■ **TEXTAUSZUG**:

---*---

Die Attraktivität des Immobilien-Leasings hat aus Kundensicht neben diesen Vertragsinhalten, der vollen Drittfinanzierungswirkung außerhalb der eigenen Bilanz sowie der Nutzung umfangreicher Servicekomponenten im Baubereich - von der Planung bis zur schlüsselfertigen Abwicklung mit einem Baufestpreis - bis zum 1. Januar dieses Jahres auch aus der Vermeidung von Doppelbesteuerungen im Vergleich zu eigenen Grundstücks- und Gebäudeinvestitionen bestanden. Dieses steuersystemimmanente Prinzip ist durch die sogenannte "Unternehmensteuerreform 2008" - die zahlreiche Eingriffe in den verschiedenen Steuergesetzen bewirkt hat - beseitigt worden, indem geregelt wurde, dass 25 Prozent des mit 65 Prozent unterstellten Finanzierungsanteils einer Grundstücksmiete beziehungsweise einer Leasingrate für gewerblich genutzte Immobilien dem Gewerbeertrag hinzugerechnet werden müssen, obwohl es sich unstrittig um kein Betriebsvermögen des Nutzers handelt. Erstmals wurde willkürlich die Drittnutzung einer Betriebsimmobilie mit Gewerbesteuer neben der Grundsteuer, die vom Eigentümer erhoben wird, belastet. Die Begründung, dass man hiermit "jede Finanzierungsform" steuerlich gleich behandeln würde, ist widersprüchlich, da ja bei der Eigennutzung eines Grundstücks die pauschalierte Ausgleichskürzung zwecks Vermeidung einer zusätzlichen Gewerbesteuer neben der Grundsteuer weiterhin Bestand hat.

---*---

■ **SCHRIFTLICHE AUFGABEN**:
1. Zähle alle Punkte auf, die laut dem Text über Immobilien-Leasing dessen Attraktivität aus Kundensicht ausgemacht haben.
2. Führe den Text über Immobilien-Leasing und die Unternehmensteuerreform 2008 im Anschluss an seinen letzten Satz weiter.

■ **DATENBLOCK**:
---*---

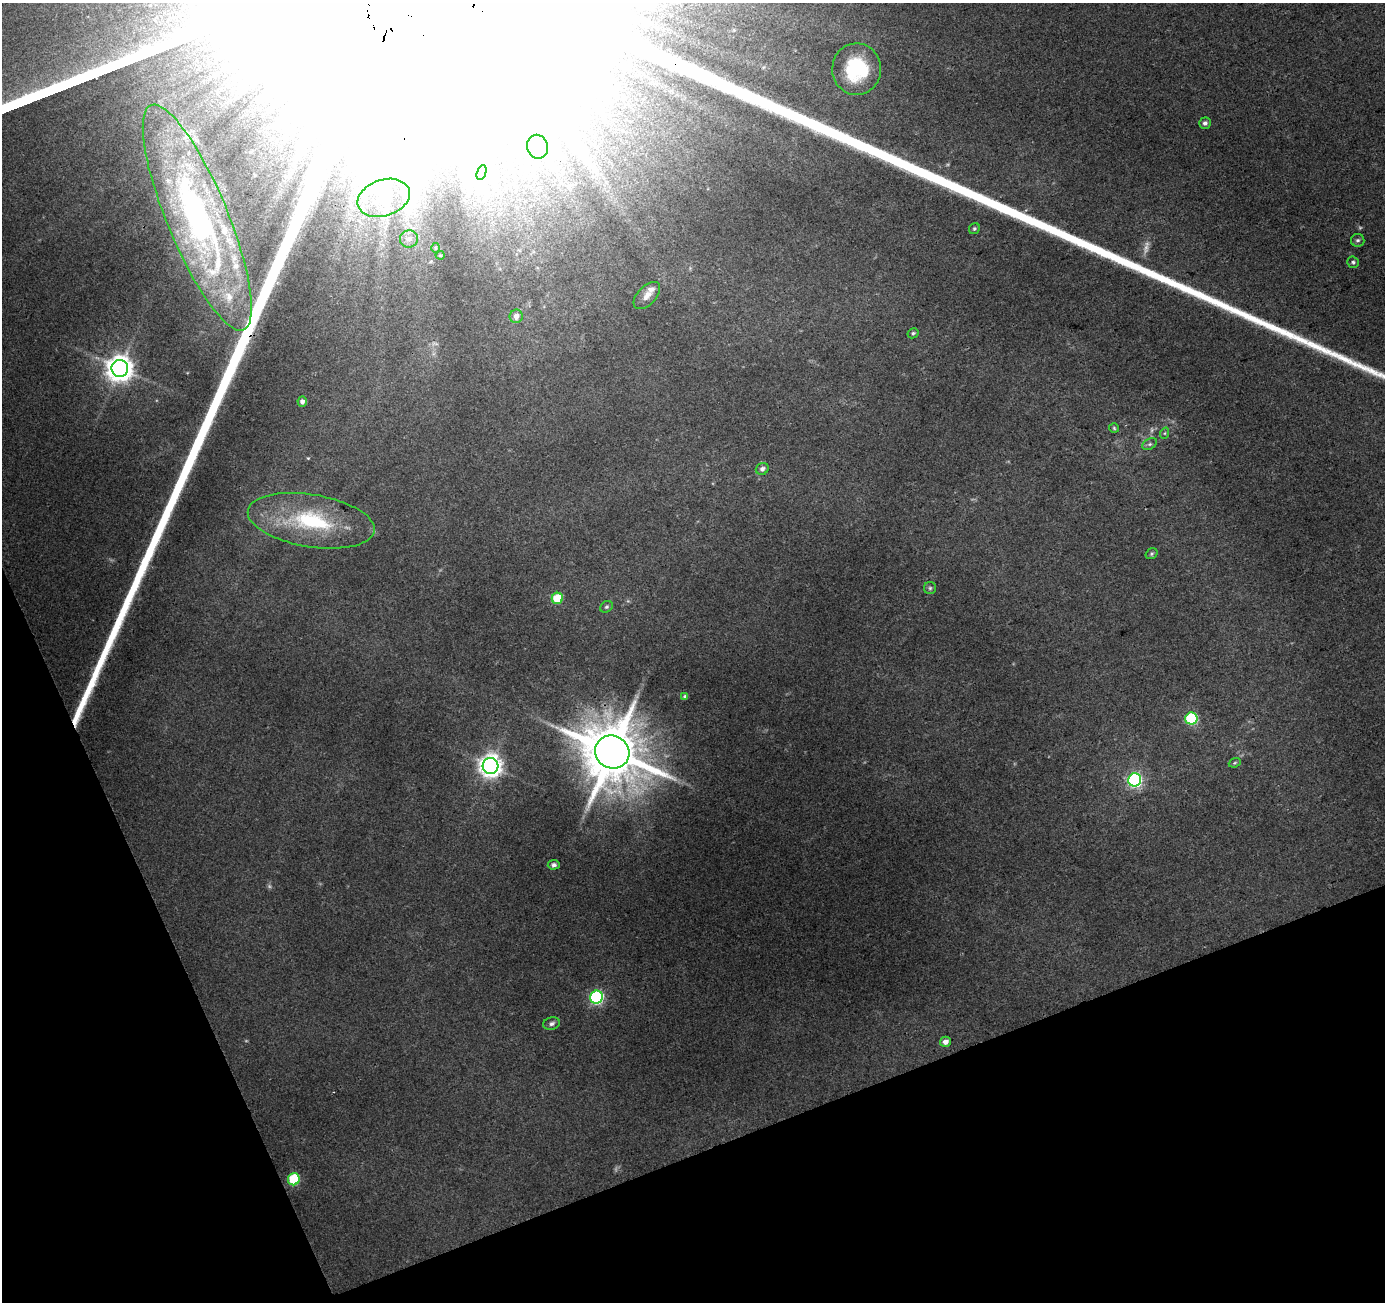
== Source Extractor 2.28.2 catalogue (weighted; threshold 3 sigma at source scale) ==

---*---

■ **DIE ANTWORTEN**:
1.
- die Vertragsinhalte
- die volle Drittfinanzierungswirkung außerhalb der eigenen Bilanz
- die Nutzung umfangreicher Servicekomponenten im Baubereich, von der Planung bis zur schlüsselfertigen Abwicklung mit einem Baufestpreis
- bis zum 1. Januar dieses Jahres die Vermeidung von Doppelbesteuerungen im Vergleich zu eigenen Grundstücks- und Gebäudeinvestitionen

2.
Immobilien-Leasingobjektgesellschaften benötigen aufgrund der Qualität der Objekte und der langfristigen Immobilien-Leasingverträge mit bonitätsmäßig einwandfreien Kunden meistens kein Eigenkapital, weil die Kredit- und Kapitalmärkte 100-prozentige Refinanzierungen als Fremdmittel ermöglichen. Nun greift auch hier - völlig systemwidrig und von mir an anderer Stelle sogar als "postkommunistischer Eingriff" gebrandmarkt - der Steuergesetzgeber ein, indem er die Abzugsfähigkeit der Zinsen als Betriebsausgaben durch die sogenannte "Zinsschranke" bei einer vollen Fremdfinanzierung beschneidet. Damit ist es nicht mehr möglich, ohne relativ hohe Eigenkapitalien das Immobilien-Leasinggeschäft durchzuführen, solange dieser der Marktwirtschaft konträr gegenüberstehende Eingriff nicht beseitigt wird. Natürlich wäre eine Alternative - wie auch schon einmal bei der Investitionssteuer auf neue Betriebsgebäude in früheren Jahren erfolgreich praktiziert -, mit den

Leasingobjektgesellschaften ins benachbarte Ausland zu gehen. Aber dient dies der deutschen Volkswirtschaft?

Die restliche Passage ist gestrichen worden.